1. /*
  2. * @(#)CharacterBreakData.java 1.14 00/01/19
  3. *
  4. * Copyright 1996-2000 Sun Microsystems, Inc. All Rights Reserved.
  5. *
  6. * This software is the proprietary information of Sun Microsystems, Inc.
  7. * Use is subject to license terms.
  8. *
  9. */
  10. /*
  11. * (C) Copyright Taligent, Inc. 1996, 1997 - All Rights Reserved
  12. * (C) Copyright IBM Corp. 1996 - 1998 - All Rights Reserved
  13. *
  14. * The original version of this source code and documentation
  15. * is copyrighted and owned by Taligent, Inc., a wholly-owned
  16. * subsidiary of IBM. These materials are provided under terms
  17. * of a License Agreement between Taligent and Sun. This technology
  18. * is protected by multiple US and International patents.
  19. *
  20. * This notice and attribution to Taligent may not be removed.
  21. * Taligent is a registered trademark of Taligent, Inc.
  22. *
  23. */
  24. package java.text;
  25. /**
  26. * The CharacterBreakData contains data used by SimpleTextBoundary
  27. * to determine character breaks.
  28. * @see #BreakIterator
  29. */
  30. final class CharacterBreakData extends TextBoundaryData
  31. {
  32. // THEORY OF OPERATION: This class contains all the tables necessary to do
  33. // character-break iteration. This class descends from TextBoundaryData, which
  34. // is abstract. This class doesn't define any non-static members; it inherits the
  35. // non-static members from TextBoundaryData and fills them in with pointers to
  36. // the static members defined here.
  37. // There are two main parts to a TextBoundaryData object: the state-transition
  38. // tables and the character-mapping tables. The forward state table defines the
  39. // transitions for a deterministic finite state machine that locates character
  40. // boundaries.

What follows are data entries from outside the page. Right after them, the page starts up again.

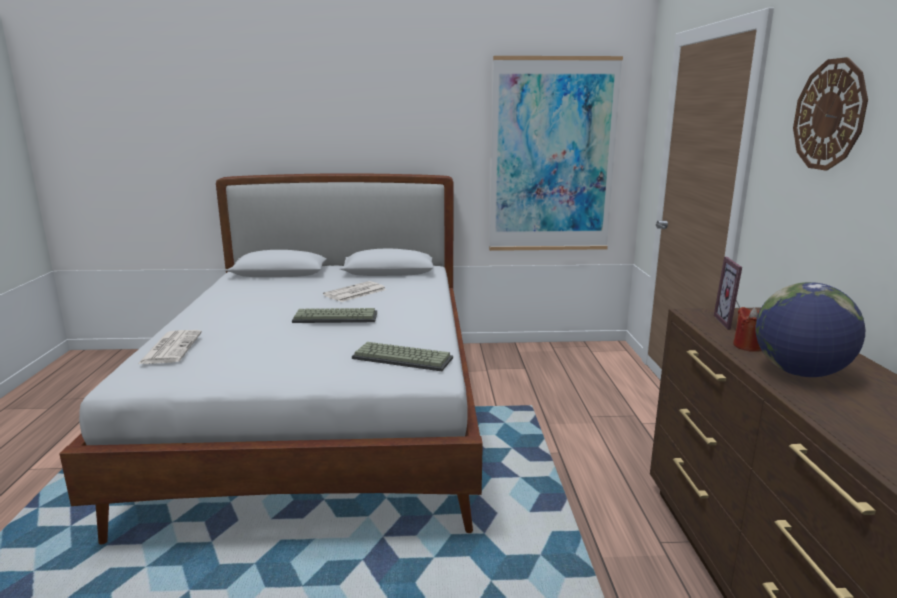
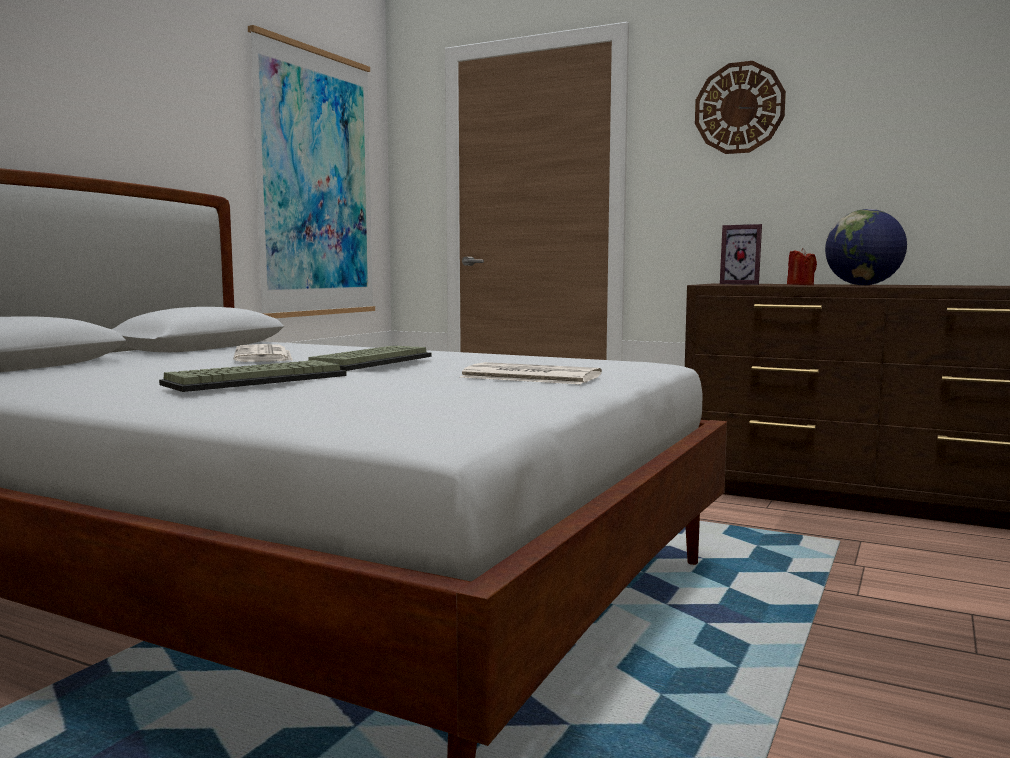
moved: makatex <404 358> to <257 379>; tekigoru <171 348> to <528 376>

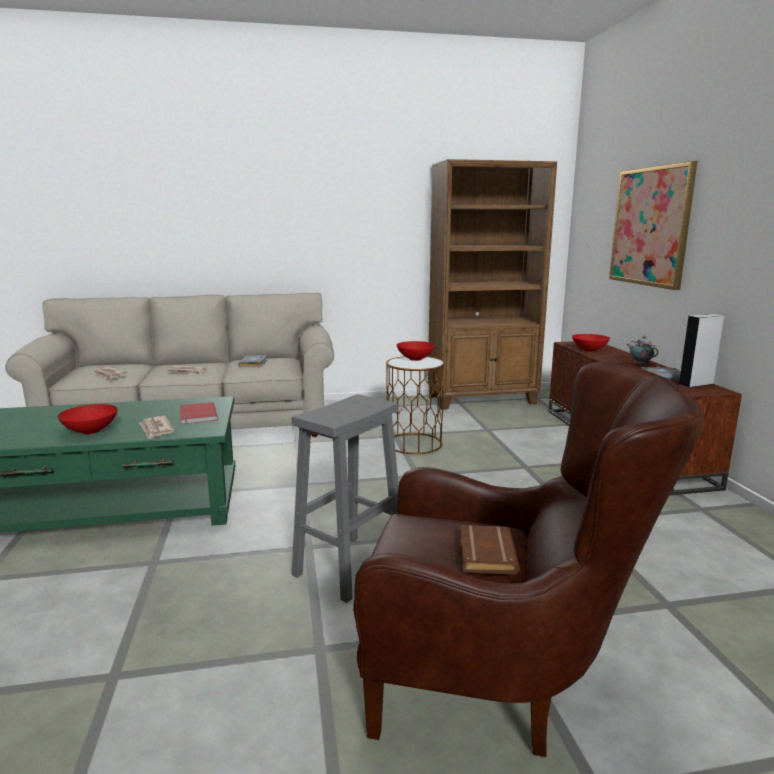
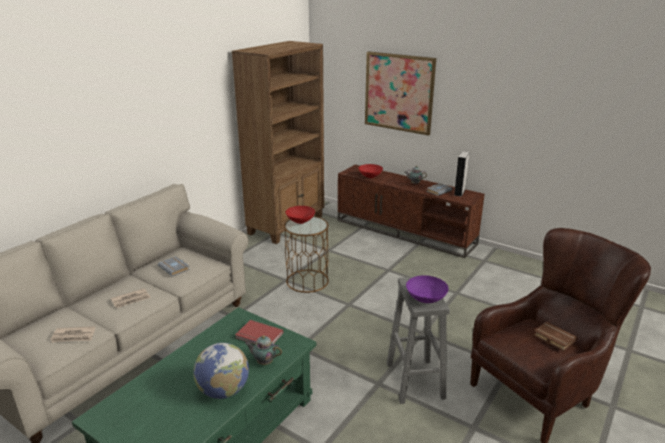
added: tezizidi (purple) <426 300>
replaced: tezizidi (red) <90 431> to zazamobul <223 391>; tekigoru <156 429> to bebunetak <264 362>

The rows are the states and the columns are character categories.
  41. // The cell values consist of two parts: The first is the row number of the next
  42. // state to transition to, or a "stop" value (0). (Because 0 is the stop value
  43. // rather than a valid state number, row 0 of the array isn't ever looked at; we
  44. // fill it with STOP values by convention.) The second part is a flag indicating
  45. // whether the iterator should update its break position on this transition. When
  46. // the flag is set, the sign bit of the value is turned on (SI is used to represent
  47. // the flag bit being turned on-- we do it this way rather than just using negative
  48. // numbers because we still need to see the SI flag when the value of the transition
  49. // is STOP. SI_STOP is used to denote this.) The starting state in all state tables
  50. // is 1.
  51. // The backward state table works the same way as the forward state table, but is
  52. // usually simplified. The iterator uses the backward state table only to find a
  53. // "safe place" to start iterating forward. It then seeks forward from the "safe
  54. // place" to the actual break position using the forward table. A "safe place" is
  55. // a spot in the text that is guaranteed to be a break position.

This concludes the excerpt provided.